▶ _DIRECTIVE_
Could you repeat exactly the lines below, from the line containing "dynamic real-time deformability" through the last one, both included, while leaving out any pictures?

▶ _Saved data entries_
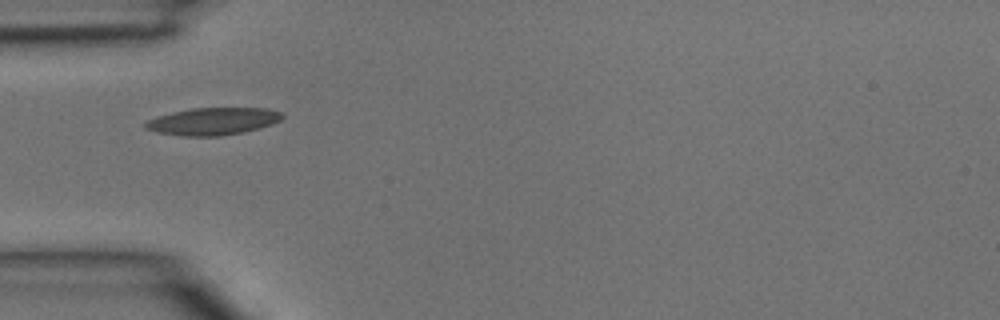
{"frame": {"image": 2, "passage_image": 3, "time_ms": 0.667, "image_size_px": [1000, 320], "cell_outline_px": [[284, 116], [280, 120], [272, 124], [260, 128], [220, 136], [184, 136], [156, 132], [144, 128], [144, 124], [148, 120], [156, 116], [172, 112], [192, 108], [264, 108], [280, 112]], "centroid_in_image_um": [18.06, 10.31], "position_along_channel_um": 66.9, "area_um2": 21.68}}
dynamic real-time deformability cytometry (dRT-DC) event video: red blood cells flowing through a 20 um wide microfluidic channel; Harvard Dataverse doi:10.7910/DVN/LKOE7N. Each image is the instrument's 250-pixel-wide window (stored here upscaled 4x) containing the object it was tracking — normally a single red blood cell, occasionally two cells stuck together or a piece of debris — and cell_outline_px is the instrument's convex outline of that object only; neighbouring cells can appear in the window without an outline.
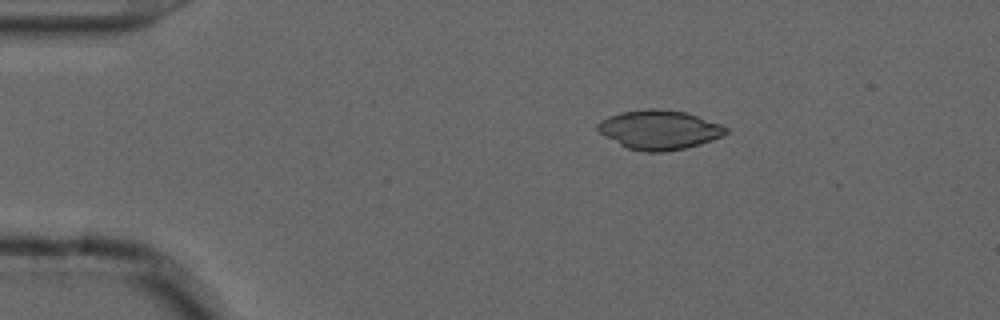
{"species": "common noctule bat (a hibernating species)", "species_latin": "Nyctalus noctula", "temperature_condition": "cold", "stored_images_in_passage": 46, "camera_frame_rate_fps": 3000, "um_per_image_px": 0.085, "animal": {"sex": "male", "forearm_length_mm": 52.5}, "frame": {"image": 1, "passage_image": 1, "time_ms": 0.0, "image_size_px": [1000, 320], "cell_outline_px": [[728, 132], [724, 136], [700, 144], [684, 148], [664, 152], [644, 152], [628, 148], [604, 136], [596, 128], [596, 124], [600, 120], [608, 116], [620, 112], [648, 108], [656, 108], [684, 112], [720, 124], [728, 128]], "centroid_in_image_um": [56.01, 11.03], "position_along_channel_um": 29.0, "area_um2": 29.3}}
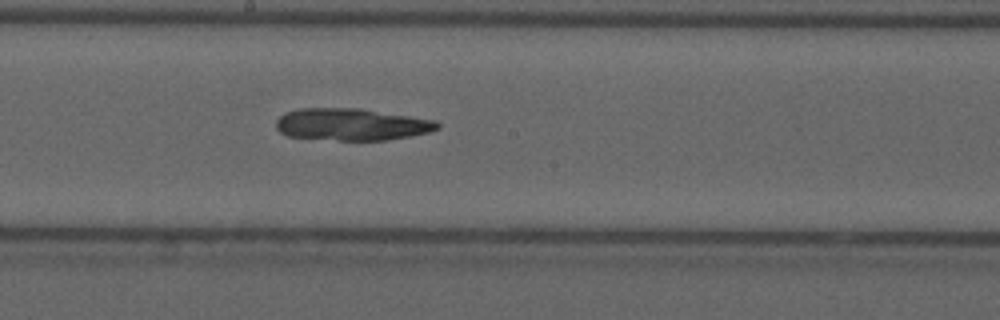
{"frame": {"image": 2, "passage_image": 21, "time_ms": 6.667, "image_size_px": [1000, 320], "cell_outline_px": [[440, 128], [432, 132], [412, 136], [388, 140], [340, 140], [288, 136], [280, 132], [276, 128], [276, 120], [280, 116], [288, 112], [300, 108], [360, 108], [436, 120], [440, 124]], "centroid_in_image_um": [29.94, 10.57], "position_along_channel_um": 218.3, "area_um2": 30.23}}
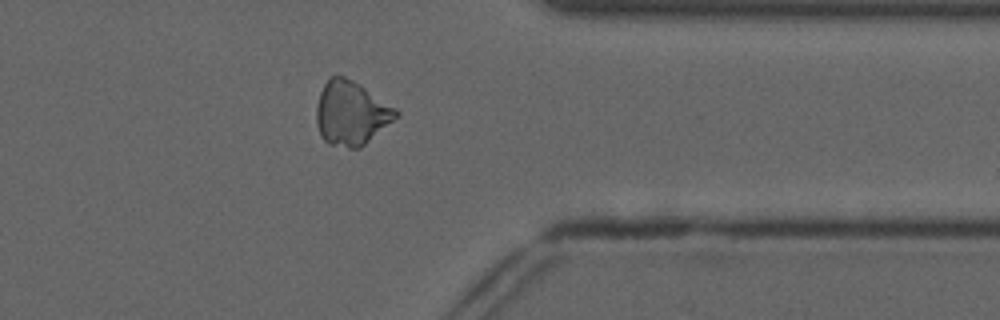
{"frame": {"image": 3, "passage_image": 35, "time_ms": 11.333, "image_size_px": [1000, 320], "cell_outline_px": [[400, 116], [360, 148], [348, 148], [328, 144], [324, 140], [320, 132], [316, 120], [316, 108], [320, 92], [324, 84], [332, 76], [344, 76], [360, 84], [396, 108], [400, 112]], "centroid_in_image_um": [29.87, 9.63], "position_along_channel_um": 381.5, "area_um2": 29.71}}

▶ _WRITTEN RESPONSE_
dynamic real-time deformability cytometry (dRT-DC) event video: red blood cells flowing through a 20 um wide microfluidic channel; Harvard Dataverse doi:10.7910/DVN/LKOE7N. Each image is the instrument's 250-pixel-wide window (stored here upscaled 4x) containing the object it was tracking — normally a single red blood cell, occasionally two cells stuck together or a piece of debris — and cell_outline_px is the instrument's convex outline of that object only; neighbouring cells can appear in the window without an outline.
{"species": "common noctule bat (a hibernating species)", "species_latin": "Nyctalus noctula", "temperature_condition": "cold", "stored_images_in_passage": 46, "camera_frame_rate_fps": 3000, "um_per_image_px": 0.085, "animal": {"sex": "male", "forearm_length_mm": 52.5}, "frame": {"image": 1, "passage_image": 1, "time_ms": 0.0, "image_size_px": [1000, 320], "cell_outline_px": [[728, 132], [724, 136], [700, 144], [684, 148], [664, 152], [644, 152], [628, 148], [604, 136], [596, 128], [596, 124], [600, 120], [608, 116], [620, 112], [648, 108], [656, 108], [684, 112], [720, 124], [728, 128]], "centroid_in_image_um": [56.01, 11.03], "position_along_channel_um": 29.0, "area_um2": 29.3}}
{"frame": {"image": 2, "passage_image": 21, "time_ms": 6.667, "image_size_px": [1000, 320], "cell_outline_px": [[440, 128], [432, 132], [412, 136], [388, 140], [340, 140], [288, 136], [280, 132], [276, 128], [276, 120], [280, 116], [288, 112], [300, 108], [360, 108], [436, 120], [440, 124]], "centroid_in_image_um": [29.94, 10.57], "position_along_channel_um": 218.3, "area_um2": 30.23}}
{"frame": {"image": 3, "passage_image": 35, "time_ms": 11.333, "image_size_px": [1000, 320], "cell_outline_px": [[400, 116], [360, 148], [348, 148], [328, 144], [324, 140], [320, 132], [316, 120], [316, 108], [320, 92], [324, 84], [332, 76], [344, 76], [360, 84], [396, 108], [400, 112]], "centroid_in_image_um": [29.87, 9.63], "position_along_channel_um": 381.5, "area_um2": 29.71}}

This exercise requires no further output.